• [Consigne A] Recopiez intégralement le texte sur les reliques de saint Ixile.

• [Texte de la page]
-=-=-=-=-
L’inscription en petites capitales grecques - ce qui était assez fréquent dans les catacombes car le grec était parlé à Rome - paraît être une forme latine d’ISKYLLACIS qui serait le génitif d’Iskyllax. On l’a traduit par le nom français d’Ixile qui n’existe pas dans la latinité classique ; celui qui s’en approche le plus est Icilius. Spurius et Lucius Icilius étaient des tribuns de la plèbe au Ve siècle avant notre ère ; le premier entraîna le peuple sur le mont Aventin et le second, fiancé de Virginie, renversa le joug des décemvirs. Il y eut encore Marcianus Icelus, affranchi et favori de Galba, qui périt avec cet empereur.
Corneille a ainsi traduit ce vocable, en le comprenant parmi les complices de Cinna (acte V, scène I) Pompone, Albin, Icile.
10.000 paroissiens : Un événement qu’on ne reverra sans doute jamais à Montlieu ! |
Arrivée de Saint-Ixile à Montlieu : une douzaine d’arcs de triomphe
Toujours est-il que la caisse contenant le corps du martyr arriva le 27 mai à Saint-Aigulin et fut d’abord déposée dans l’église d’Orignolles. Une fois ouverte, les reliques furent mises dans une châsse pour être transportées solennellement au Petit Séminaire le dimanche 24 juin 1855.
Ce jour-là fut une fête dont on se souvint longtemps. Par un soleil radieux d’après-midi, une procession nombreuse alla chercher le jeune martyr. Au retour, la foule, évaluée à 10.000 personnes se déroulant tout au long de la plaine, chantait des hymnes et de nouveaux cantiques en l’honneur du saint : « Lève-toi de la tombe, Ixile, viens parmi nous, témoin des anciens jours, jeune héros armé par l’Evangile, viens et défends-nous toujours, nous te suivrons toujours, toujours, toujours » !
-=-=-=-=-
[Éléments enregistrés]
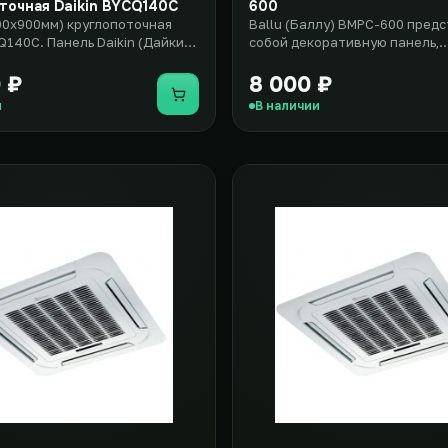
точная Daikin BYCQ140C
600
00x900мм) круглопоточная
Ballu (Баллу) BMPC-600 пред
Q140C. Панель Daikin (Дайкин)
собой декоративную панель,
выполнена в разме..
предназначенную для устано
касс..
 ₽
8 000 ₽
Купить
и
В наличии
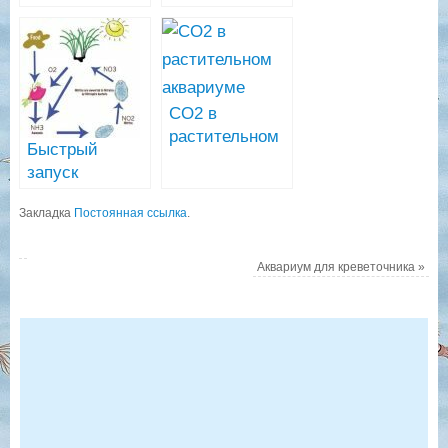
CO2 в
растительном
Быстрый
аквариуме для
запуск
начинающих
аквариума с
Закладка
Постоянная ссылка
.
помощью
старого
аквариума и
Аквариум для креветочника
»
аквариумной
химии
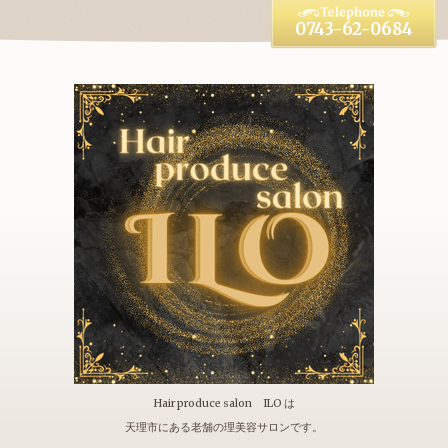
0743-62-0684
Hair produce salon ILO は
天理市にある老舗の理美容サロンです。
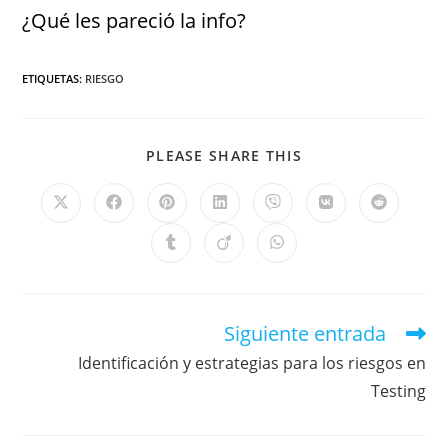
¿Qué les pareció la info?
ETIQUETAS
:
RIESGO
PLEASE SHARE THIS
Siguiente entrada
Identificación y estrategias para los riesgos en
Testing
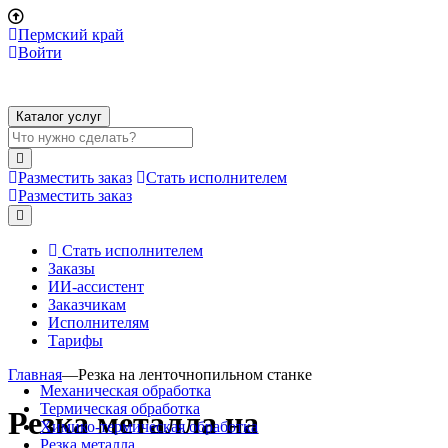
Пермский край
Войти
Каталог услуг
Разместить заказ
Стать исполнителем
Разместить заказ
Стать исполнителем
Заказы
ИИ-ассистент
Заказчикам
Исполнителям
Тарифы
Главная
—
Резка на ленточнопильном станке
Механическая обработка
Термическая обработка
Резка металла на
Химико-термическая обработка
Резка металла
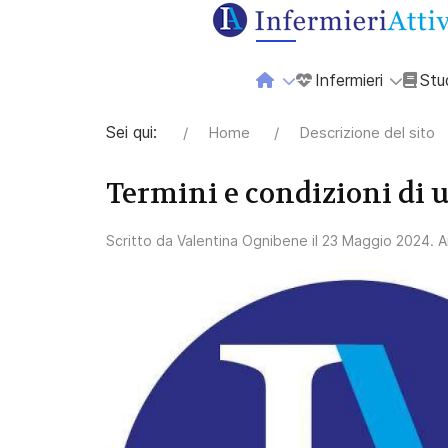
Infermieri
Stu
Sei qui:
Home
Descrizione del sito
Termini e condizioni di u
Scritto da
Valentina Ognibene
il
23 Maggio 2024
. 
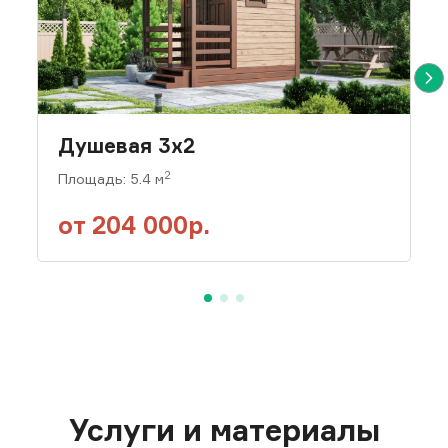
Перекрытие
Щитовые, отделаны ОСП-9,
Перегородки
нет
Душевая 3х2
2
Площадь: 5.4 м
Кровля
Профилированный лист
от
204 000р.
(цвет коричневый).
Крепление кровельными
саморезами. по обрешетке
П/м, гидро-ветрозащитная
мембрана Тераспан АМ (или
аналог).
Окна
Услуги и материалы
ПВХ (однокамерный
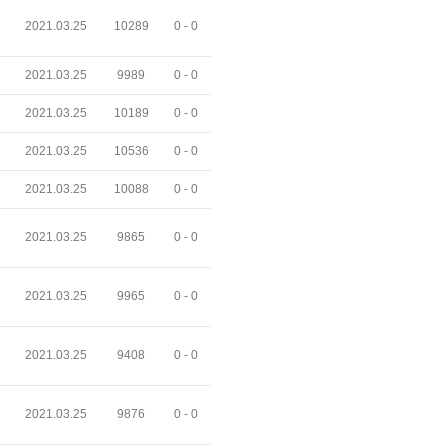
2021.03.25
10289
0 -
0
2021.03.25
9989
0 -
0
2021.03.25
10189
0 -
0
2021.03.25
10536
0 -
0
2021.03.25
10088
0 -
0
2021.03.25
9865
0 -
0
2021.03.25
9965
0 -
0
2021.03.25
9408
0 -
0
2021.03.25
9876
0 -
0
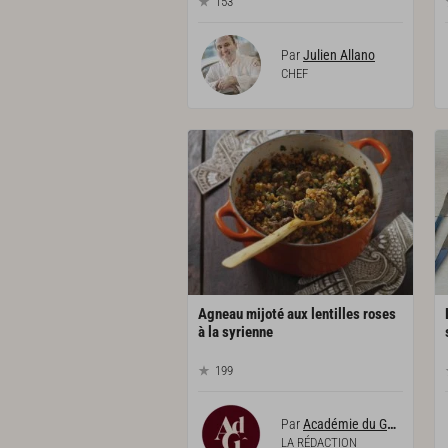
153
Par
Julien Allano
CHEF
Agneau mijoté aux lentilles roses
à la syrienne
199
Par
Académie du Goût
LA RÉDACTION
-=-=-=-=-
• [Consigne B] Dans les entrées, remplacez « Разместить заказ » par « Оформить заказ » sur les lignes allant de celle qui contient « Пермский край » jusqu'à la fin des entrées, bornes comprises, et redonnez seulement ces lignes sans autre changement. Omettez les images.

• [Résultat A]
L’inscription en petites capitales grecques - ce qui était assez fréquent dans les catacombes car le grec était parlé à Rome - paraît être une forme latine d’ISKYLLACIS qui serait le génitif d’Iskyllax. On l’a traduit par le nom français d’Ixile qui n’existe pas dans la latinité classique ; celui qui s’en approche le plus est Icilius. Spurius et Lucius Icilius étaient des tribuns de la plèbe au Ve siècle avant notre ère ; le premier entraîna le peuple sur le mont Aventin et le second, fiancé de Virginie, renversa le joug des décemvirs. Il y eut encore Marcianus Icelus, affranchi et favori de Galba, qui périt avec cet empereur.
Corneille a ainsi traduit ce vocable, en le comprenant parmi les complices de Cinna (acte V, scène I) Pompone, Albin, Icile.
10.000 paroissiens : Un événement qu’on ne reverra sans doute jamais à Montlieu ! |
Arrivée de Saint-Ixile à Montlieu : une douzaine d’arcs de triomphe
Toujours est-il que la caisse contenant le corps du martyr arriva le 27 mai à Saint-Aigulin et fut d’abord déposée dans l’église d’Orignolles. Une fois ouverte, les reliques furent mises dans une châsse pour être transportées solennellement au Petit Séminaire le dimanche 24 juin 1855.
Ce jour-là fut une fête dont on se souvint longtemps. Par un soleil radieux d’après-midi, une procession nombreuse alla chercher le jeune martyr. Au retour, la foule, évaluée à 10.000 personnes se déroulant tout au long de la plaine, chantait des hymnes et de nouveaux cantiques en l’honneur du saint : « Lève-toi de la tombe, Ixile, viens parmi nous, témoin des anciens jours, jeune héros armé par l’Evangile, viens et défends-nous toujours, nous te suivrons toujours, toujours, toujours » !

• [Résultat B]
Пермский край
Войти
Каталог услуг
Оформить заказ
Стать исполнителем
Оформить заказ
Стать исполнителем
Заказы
ИИ-ассистент
Заказчикам
Исполнителям
Тарифы
Главная
—
Резка на ленточнопильном станке
Механическая обработка
Термическая обработка
Резка металла на
Химико-термическая обработка
Резка металла
Infermieri
Stu
Sei qui:
Home
Descrizione del sito
Termini e condizioni di u
Scritto da
Valentina Ognibene
il
23 Maggio 2024
. 
Перекрытие
Щитовые, отделаны ОСП-9,
Перегородки
нет
Душевая 3х2
2
Площадь: 5.4 м
Кровля
Профилированный лист
от
204 000р.
(цвет коричневый).
Крепление кровельными
саморезами. по обрешетке
П/м, гидро-ветрозащитная
мембрана Тераспан АМ (или
аналог).
Окна
Услуги и материалы
ПВХ (однокамерный
2021.03.25
10289
0 -
0
2021.03.25
9989
0 -
0
2021.03.25
10189
0 -
0
2021.03.25
10536
0 -
0
2021.03.25
10088
0 -
0
2021.03.25
9865
0 -
0
2021.03.25
9965
0 -
0
2021.03.25
9408
0 -
0
2021.03.25
9876
0 -
0
153
Par
Julien Allano
CHEF
Agneau mijoté aux lentilles roses
à la syrienne
199
Par
Académie du Goût
LA RÉDACTION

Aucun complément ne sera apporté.